Bužarovska has authored the short story collections Scribbles (Чкртки, Ili-ili, 2007), Wisdom Tooth (Осмица, Blesok, 2010), My Husband (Мојот маж, Ili-ili, 2014) and I’m Not Going Anywhere (Не одам никаде, Ili-ili, 2018).

She has published a study on humor in short stories (За смешното: теориите на хуморот низ призмата на расказот, Blesok, 2012) and is part of the project Journal 2020, a non-fiction book written by six authors from former Yugoslavia born after 1980, documenting the year 2020 (Dnevnik 2020, Fraktura, 2021). In 2021 she published the children's book illustrated by Jana Jakimovska What the Ladybug Saw (Што виде бубамарата?, Čudna šuma, 2021).

Bužarovska is the author of the screenplay for the short film Tina’s Problem, directed by Radovan Petrović and produced by Kino Oko in 2021.
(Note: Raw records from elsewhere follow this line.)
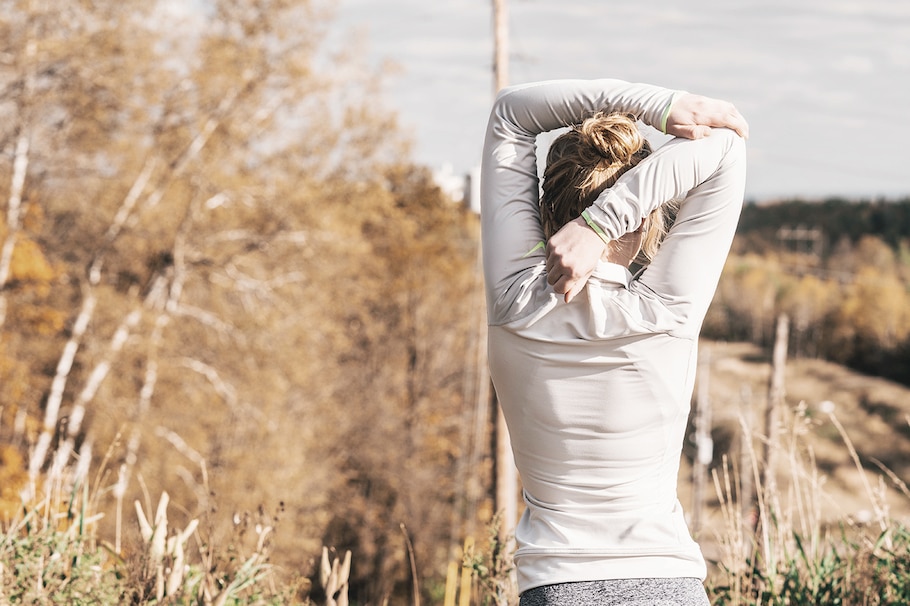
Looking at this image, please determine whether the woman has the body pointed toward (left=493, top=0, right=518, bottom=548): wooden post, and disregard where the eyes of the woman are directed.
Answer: yes

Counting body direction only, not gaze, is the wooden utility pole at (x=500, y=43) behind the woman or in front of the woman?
in front

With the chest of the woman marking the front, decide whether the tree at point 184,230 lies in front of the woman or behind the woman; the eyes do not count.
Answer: in front

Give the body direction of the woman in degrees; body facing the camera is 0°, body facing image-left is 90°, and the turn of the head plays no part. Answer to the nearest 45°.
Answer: approximately 180°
She is the author of the radio play Nebenan for German radio WDR.

Bužarovska's books have been published and translated into English, German, French, Italian, Spanish, Greek, Serbian, Bosnian, Croatian, Slovenian, Montenegrin, Albanian and Hungarian.

Her book My Husband has been staged in the national theaters in Skopje (Dramski Teatar, dir. Nela Vitosevic), Ljubljana (SNG Drama, dir. Ivana Đilas), and Belgrade (JDP, dir. Jovana Tomić) and has been dramatized in Budapest (produced and directed by Esztella Levko and Zsuzsanna Száger).

She is a columnist for the Serbian weekly Vreme and the Macedonian newspaper Nezavisen Vesnik and has published social commentary in a selection of magazines, journals and books.

=== MeToo movement ===
Beginning with My Husband, Bužarovska's books have been involved in the creation and continuation of the Macedonian MeToo movement. The movement in North Macedonia, beginning in 2017, was spearheaded by Bužarovska and six female friends inviting 100 women to speak about their experiences of sexual harassment using the hashtag SegaKažuvam ('I speak now'; #СегаКажувам).

==Translations==

Bužarovska is also a literary translator from English into Macedonian. She has translated works by Flannery O'Connor, J. M. Coetzee, Lewis Carroll, Truman Capote, Iain Reid and Richard Gwyn. She is also the co-translator (together with Steve Bradbury) of her own short story collection into English I’m Not Going Anywhere (Dalkey Archive Press, 2023).

==Awards==

In 2016 she was named one of the New Voices from Europe by Literary Europe Live and received the regional award Edo Budiša in Croatia. She is a 2018 fellow of the International Writing Program in Iowa and a 2022 fellow of the Landys and Gyr Stiftung in Switzerland.